━━ Exercise input
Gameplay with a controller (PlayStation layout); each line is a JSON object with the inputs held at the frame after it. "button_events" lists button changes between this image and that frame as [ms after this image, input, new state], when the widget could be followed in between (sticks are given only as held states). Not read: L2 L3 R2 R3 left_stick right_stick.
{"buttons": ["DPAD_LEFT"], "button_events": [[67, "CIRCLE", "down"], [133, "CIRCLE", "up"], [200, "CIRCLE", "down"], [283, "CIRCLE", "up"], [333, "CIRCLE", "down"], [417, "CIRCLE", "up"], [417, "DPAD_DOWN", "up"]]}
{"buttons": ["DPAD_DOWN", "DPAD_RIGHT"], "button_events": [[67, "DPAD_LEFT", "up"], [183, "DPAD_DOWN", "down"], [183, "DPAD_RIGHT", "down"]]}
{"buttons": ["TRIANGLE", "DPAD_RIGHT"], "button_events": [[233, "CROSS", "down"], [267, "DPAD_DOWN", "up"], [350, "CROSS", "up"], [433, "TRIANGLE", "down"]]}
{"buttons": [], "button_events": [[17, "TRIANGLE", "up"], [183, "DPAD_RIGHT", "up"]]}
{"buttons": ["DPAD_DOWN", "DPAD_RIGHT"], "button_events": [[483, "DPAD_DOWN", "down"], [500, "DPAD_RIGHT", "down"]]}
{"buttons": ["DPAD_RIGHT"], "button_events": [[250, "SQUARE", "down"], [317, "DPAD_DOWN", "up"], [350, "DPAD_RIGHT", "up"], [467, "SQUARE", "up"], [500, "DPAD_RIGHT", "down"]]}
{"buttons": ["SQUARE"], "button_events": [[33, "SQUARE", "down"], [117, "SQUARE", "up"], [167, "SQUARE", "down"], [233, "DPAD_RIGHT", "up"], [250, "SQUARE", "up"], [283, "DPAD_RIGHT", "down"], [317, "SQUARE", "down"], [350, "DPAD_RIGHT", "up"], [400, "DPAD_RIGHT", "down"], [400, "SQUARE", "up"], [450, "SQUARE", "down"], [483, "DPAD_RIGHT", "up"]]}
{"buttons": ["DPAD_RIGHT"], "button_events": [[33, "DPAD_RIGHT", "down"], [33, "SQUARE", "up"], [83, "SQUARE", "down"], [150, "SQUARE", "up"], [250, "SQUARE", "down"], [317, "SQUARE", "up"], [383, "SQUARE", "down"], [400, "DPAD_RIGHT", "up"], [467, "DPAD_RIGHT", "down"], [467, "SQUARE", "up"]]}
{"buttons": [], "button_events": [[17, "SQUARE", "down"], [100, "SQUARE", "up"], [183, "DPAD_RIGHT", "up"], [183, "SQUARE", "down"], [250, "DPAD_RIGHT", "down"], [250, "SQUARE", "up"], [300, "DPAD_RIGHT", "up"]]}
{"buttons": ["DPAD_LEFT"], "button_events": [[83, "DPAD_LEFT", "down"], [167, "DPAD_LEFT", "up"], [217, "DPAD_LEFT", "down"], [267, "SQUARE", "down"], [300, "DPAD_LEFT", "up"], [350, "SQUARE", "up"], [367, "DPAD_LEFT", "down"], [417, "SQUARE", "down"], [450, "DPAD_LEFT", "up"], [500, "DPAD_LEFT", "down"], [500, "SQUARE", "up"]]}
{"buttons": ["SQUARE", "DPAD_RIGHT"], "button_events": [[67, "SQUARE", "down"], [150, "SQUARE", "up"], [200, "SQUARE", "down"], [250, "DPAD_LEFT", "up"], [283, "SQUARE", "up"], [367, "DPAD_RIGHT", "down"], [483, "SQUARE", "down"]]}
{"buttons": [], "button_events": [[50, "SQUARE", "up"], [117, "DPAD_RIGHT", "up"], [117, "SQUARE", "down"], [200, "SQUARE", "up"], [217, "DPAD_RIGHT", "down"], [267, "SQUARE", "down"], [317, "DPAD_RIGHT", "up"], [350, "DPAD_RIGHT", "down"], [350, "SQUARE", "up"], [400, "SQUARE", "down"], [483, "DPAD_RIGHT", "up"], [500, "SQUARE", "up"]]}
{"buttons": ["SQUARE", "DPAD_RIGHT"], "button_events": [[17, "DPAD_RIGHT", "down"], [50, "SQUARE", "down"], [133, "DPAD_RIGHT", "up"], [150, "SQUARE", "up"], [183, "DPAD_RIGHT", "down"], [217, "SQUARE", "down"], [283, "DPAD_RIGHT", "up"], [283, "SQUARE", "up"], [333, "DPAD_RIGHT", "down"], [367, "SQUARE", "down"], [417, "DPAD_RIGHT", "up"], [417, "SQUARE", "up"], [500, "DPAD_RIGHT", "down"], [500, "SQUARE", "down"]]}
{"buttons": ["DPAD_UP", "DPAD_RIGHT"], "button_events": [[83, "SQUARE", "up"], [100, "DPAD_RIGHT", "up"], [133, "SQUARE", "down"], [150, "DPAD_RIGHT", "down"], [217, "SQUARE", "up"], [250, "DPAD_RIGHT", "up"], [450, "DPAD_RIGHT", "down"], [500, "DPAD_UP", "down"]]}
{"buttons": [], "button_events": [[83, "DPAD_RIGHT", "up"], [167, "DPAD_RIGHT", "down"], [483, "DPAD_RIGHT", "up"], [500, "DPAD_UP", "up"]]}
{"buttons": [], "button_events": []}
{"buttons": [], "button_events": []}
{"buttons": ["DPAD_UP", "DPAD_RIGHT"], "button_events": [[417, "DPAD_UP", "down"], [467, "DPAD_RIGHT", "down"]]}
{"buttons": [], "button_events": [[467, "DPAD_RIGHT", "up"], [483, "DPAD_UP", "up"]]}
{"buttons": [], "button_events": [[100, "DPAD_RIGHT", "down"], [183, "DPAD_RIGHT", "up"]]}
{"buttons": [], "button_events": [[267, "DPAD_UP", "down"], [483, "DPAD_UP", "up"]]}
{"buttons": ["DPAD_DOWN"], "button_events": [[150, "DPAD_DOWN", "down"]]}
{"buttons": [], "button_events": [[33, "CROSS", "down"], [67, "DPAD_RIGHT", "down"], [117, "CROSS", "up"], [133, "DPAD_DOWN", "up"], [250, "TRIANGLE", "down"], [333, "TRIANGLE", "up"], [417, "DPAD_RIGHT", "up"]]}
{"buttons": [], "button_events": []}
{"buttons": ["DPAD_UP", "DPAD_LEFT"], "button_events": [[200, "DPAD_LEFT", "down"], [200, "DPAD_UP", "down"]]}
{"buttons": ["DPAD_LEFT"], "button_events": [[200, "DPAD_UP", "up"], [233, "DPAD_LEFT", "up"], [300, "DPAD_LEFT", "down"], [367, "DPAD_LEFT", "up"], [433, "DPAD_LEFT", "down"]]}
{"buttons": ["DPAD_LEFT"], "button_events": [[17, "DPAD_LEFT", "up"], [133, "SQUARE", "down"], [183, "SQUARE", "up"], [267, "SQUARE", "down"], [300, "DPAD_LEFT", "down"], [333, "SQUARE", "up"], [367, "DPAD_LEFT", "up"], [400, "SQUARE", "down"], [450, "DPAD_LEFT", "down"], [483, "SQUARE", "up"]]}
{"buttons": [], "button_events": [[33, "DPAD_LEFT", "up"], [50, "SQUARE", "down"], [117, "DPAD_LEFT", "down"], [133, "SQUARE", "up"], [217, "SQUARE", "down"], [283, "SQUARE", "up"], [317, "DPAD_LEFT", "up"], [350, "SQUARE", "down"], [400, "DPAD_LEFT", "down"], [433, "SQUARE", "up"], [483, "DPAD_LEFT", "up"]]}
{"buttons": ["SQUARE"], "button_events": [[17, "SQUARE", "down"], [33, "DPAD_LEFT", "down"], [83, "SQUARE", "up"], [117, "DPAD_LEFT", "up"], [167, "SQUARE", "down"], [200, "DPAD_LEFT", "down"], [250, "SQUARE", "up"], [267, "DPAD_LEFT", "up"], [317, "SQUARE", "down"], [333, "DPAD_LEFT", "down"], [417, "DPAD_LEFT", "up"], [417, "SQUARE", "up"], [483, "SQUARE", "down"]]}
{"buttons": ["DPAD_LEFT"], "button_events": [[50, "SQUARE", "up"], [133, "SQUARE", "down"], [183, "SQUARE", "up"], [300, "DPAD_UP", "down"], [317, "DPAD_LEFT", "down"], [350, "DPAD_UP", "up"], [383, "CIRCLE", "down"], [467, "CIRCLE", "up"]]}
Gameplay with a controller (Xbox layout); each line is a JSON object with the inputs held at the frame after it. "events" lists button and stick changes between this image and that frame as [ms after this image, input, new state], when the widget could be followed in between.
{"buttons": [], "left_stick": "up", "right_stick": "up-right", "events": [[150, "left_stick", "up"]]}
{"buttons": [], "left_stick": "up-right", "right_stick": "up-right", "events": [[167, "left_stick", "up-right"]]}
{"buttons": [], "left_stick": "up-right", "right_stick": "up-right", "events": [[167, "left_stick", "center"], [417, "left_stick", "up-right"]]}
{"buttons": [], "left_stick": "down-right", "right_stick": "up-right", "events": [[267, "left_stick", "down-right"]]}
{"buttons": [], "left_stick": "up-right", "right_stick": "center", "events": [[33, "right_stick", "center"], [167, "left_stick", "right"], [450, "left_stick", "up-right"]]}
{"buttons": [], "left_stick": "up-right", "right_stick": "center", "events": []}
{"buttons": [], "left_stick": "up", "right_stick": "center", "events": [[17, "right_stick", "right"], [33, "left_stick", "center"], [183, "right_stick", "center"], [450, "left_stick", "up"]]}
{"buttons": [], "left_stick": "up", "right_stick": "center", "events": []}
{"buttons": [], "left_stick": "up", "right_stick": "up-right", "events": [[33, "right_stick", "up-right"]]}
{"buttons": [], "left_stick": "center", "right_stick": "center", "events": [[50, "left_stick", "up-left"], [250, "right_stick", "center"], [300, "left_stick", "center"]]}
━━━━
I need every line of the data that has the word "image"; please list them.

Gameplay with a controller (PlayStation layout); each line is a JSON object with the inputs held at the frame after it. "button_events" lists button changes between this image and that frame as [ms after this image, input, new state], when the widget could be followed in between (sticks are given only as held states). Not read: L2 L3 R2 R3 left_stick right_stick.
Gameplay with a controller (Xbox layout); each line is a JSON object with the inputs held at the frame after it. "events" lists button and stick changes between this image and that frame as [ms after this image, input, new state], when the widget could be followed in between.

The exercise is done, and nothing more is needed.